***** Page excerpt

Winter asks for 35GW, so we’re 8 short, and can rise to 37, which is 10 short. That means stage 8 during the day (maybe 6 or 7 on a good day), and stage 10-11 in the evenings.

In stage 8 you are down 50% of the time, 4 hours on, 4 hours off.

Stage 9 will probably turn one of the outages into 6 hours, so you will get 4/4/4/4/4/6 (that’s 14 hours out of a 26 hour cycle, or 54%).

Stage 10 will probaby be 4/4/4/6/4/6 (16 hours out of a 28 hour total cycle, or 57%).

Stage 11 should be 4/6/4/6/4/6 (18 hours out of a 30 hour cycle, or 60%). I suspect they will fight tooth and nail to avoid this.

However we look at this, this will be a winter of discontent… I hope the guys in the ANC is looking forward to it!

The only thing I can ‘try’ and explain is the hours / differences to the schedule. Well, actually, your friends at Eskom can:

And the folks at Daily Maverick reworded it slightly in their article:

But it comes down to the fact that it’s a schedule designed to be over a four-day period for a certain stage. Each municipality does it differently, but I think there’s a similar rule of thumb that @plonkster also referred to last year at some stage where you can see the change where it ‘shifts’ again. If you’re looking at it as if we’re on a permanent stage 6 it’s a lot easier. When you throw in 11 hours at stage 5 and 13 hours at stage 6 it becomes a little more difficult and you end up with a ‘you win some you lose some’ kind of situation, but overall the municipality is still shedding what they need to shed. That’s before CoCT drops the 5 to 4 and keeps the 6 aaaand I think you know where I’m going.

Anyways, here’s the explainer:

  • Stage 1 means that up to 1,000MW needs to be cut from the grid. Customers can expect to be shed (ie, switched off) up to three times over a four-day period for two hours at a time, or three times over an eight-day period for four hours at a time.
  • Stage 2 means that up to 2,000MW needs to be cut from the grid. Customers can expect to be shed up to six times over a four-day period for two hours at a time, or six times over an eight-day period for four hours at a time.
  • Stage 3 means that up to 3,000MW needs to be cut from the grid. Customers can expect to be shed up to nine times over a four-day period for two hours at a time, or nine times over an eight-day period for four hours at a time.
  • Stage 4 means that up to 4,000MW needs to be cut from the grid. Customers can expect to be shed up to 12 times over a four-day period for two hours at a time, or 12 times over an eight-day period for four hours at a time.
  • Stage 5 means that up to 5,000MW needs to be cut from the grid. Customers can expect to be shed up to 12 times over a four-day period: nine times for two hours and three times for four hours.
  • Stage 6 means that up to 6,000MW needs to be cut from the grid. Customers can expect to be shed up to 12 times over a four-day period: six times for two hours and six times for four hours.
  • Stage 7 means that up to 7,000MW needs to be cut from the grid. Consumers can expect to be shed up to 12 times over a four-day period: three times for two hours and nine times for four hours.
  • Stage 8 means that up to 8,000MW needs to be cut from the grid. Consumers can expect to be shed up to 12 times over a four-day period for four hours at a time.

In other news I would love to know how much of that Diesel budget has been used so far this financial year as they ran 10x OCGTs when they posted the peak feedback for the 18th and 9x when they posted for the 14th.

**********

Apply what you read:
1) In the load-shedding post, what share of the time are you without power during stage 8?
2) Transcribe the load-shedding post between "Winter asks for" and "4 hours off.", inclusive.

***** Given records

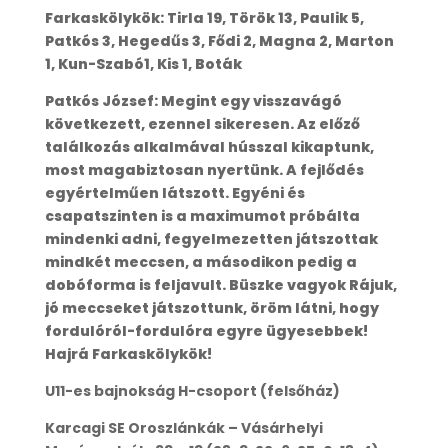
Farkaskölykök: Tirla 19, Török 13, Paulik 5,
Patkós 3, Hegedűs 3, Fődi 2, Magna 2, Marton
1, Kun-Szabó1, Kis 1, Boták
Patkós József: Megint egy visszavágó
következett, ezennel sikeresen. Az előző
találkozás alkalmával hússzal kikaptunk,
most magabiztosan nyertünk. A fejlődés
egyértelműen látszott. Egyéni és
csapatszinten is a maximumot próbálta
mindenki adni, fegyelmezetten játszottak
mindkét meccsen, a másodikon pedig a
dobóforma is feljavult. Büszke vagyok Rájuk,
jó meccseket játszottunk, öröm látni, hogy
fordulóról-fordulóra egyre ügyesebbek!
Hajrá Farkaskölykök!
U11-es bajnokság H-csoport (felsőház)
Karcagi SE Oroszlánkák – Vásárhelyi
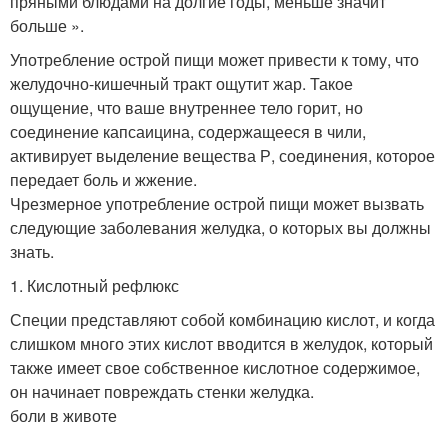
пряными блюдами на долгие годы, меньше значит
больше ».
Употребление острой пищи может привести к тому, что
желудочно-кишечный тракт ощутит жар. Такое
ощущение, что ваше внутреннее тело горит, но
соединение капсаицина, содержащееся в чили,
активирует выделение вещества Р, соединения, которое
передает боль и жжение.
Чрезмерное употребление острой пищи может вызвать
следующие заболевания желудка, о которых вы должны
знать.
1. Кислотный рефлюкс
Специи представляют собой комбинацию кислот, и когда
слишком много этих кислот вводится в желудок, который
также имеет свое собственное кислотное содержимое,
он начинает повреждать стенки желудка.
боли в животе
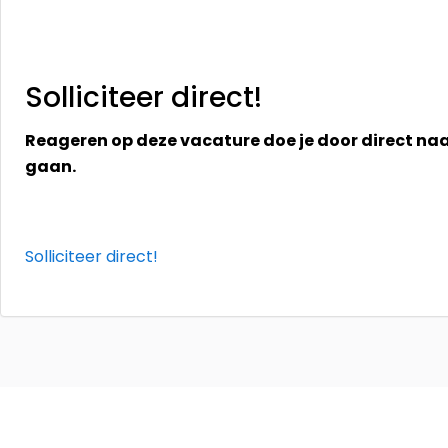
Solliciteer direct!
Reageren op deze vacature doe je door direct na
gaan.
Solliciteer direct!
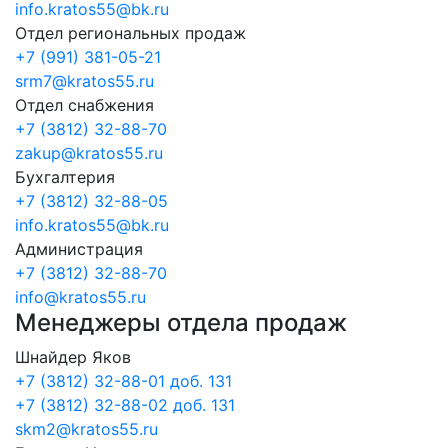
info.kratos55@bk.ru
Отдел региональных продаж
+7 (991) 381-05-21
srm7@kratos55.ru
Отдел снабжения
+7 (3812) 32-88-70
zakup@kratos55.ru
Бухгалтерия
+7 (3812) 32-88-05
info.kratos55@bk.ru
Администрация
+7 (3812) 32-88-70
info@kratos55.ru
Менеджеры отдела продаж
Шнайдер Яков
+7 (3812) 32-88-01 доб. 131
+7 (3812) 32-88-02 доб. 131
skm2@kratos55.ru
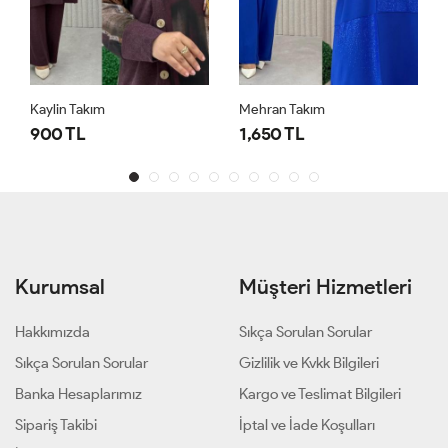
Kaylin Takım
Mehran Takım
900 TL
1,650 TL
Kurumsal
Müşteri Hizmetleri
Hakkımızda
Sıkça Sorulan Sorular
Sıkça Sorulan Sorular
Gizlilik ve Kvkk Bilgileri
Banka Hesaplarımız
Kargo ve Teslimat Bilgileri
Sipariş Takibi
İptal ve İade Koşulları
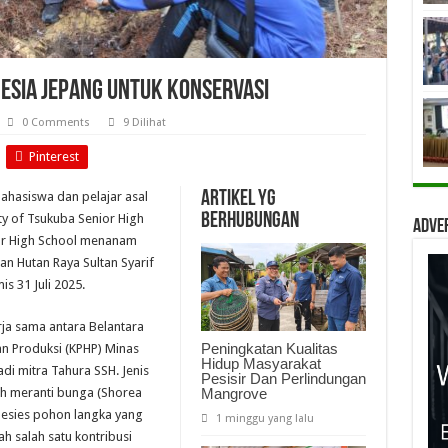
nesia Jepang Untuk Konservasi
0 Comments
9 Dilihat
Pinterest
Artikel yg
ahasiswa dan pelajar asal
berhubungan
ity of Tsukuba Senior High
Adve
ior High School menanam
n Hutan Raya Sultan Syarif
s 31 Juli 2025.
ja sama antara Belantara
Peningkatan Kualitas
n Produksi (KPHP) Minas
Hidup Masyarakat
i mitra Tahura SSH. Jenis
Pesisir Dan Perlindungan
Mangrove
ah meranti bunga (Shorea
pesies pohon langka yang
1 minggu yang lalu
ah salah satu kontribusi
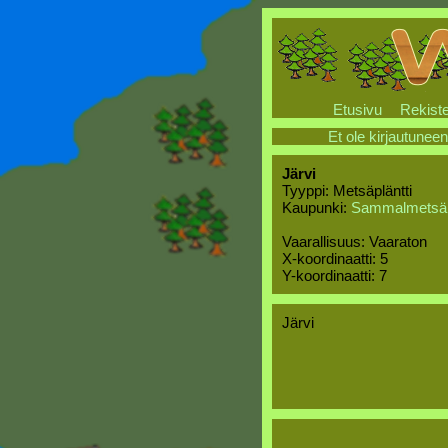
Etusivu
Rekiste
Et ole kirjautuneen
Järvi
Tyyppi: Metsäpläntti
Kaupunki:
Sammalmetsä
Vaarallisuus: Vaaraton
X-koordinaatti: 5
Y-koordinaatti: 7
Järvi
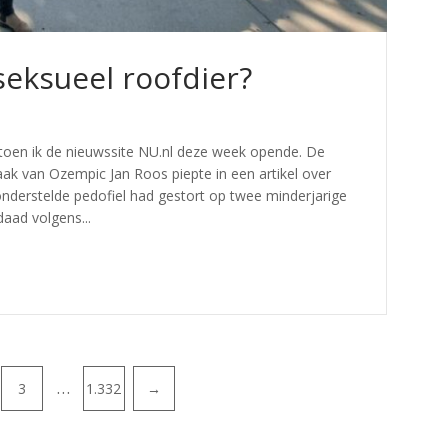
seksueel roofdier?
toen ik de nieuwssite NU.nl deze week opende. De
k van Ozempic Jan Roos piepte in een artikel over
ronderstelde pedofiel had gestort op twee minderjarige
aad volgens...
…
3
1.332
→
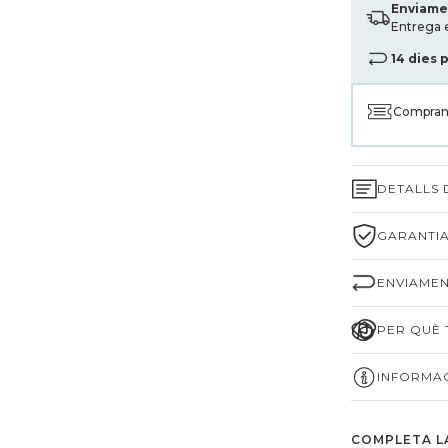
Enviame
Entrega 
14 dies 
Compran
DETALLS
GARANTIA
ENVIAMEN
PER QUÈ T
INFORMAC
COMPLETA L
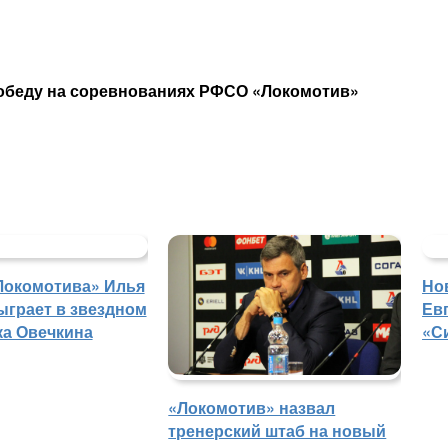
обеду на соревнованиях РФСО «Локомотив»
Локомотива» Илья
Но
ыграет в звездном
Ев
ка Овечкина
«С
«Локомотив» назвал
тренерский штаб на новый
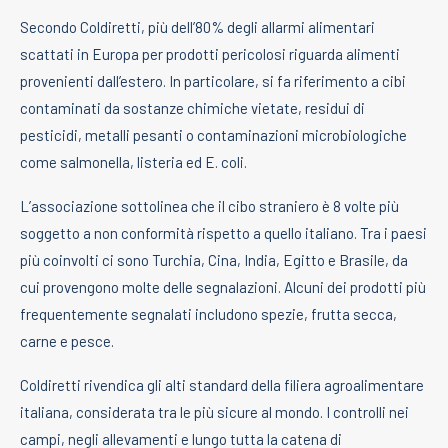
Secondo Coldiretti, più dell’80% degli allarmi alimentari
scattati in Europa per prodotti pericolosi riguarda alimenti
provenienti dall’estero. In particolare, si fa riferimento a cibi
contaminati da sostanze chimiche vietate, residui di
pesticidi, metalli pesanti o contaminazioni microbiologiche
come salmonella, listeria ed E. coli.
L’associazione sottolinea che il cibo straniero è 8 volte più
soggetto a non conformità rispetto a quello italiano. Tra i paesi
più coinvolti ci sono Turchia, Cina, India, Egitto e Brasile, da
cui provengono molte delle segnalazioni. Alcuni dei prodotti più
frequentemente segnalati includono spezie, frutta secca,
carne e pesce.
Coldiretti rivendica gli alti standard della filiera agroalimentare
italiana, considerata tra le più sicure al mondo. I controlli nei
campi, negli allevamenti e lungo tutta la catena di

**********

Answers for each item:
1) 50% of the time, with 4 hours on and 4 hours off.

2)
Winter asks for 35GW, so we’re 8 short, and can rise to 37, which is 10 short. That means stage 8 during the day (maybe 6 or 7 on a good day), and stage 10-11 in the evenings.

In stage 8 you are down 50% of the time, 4 hours on, 4 hours off.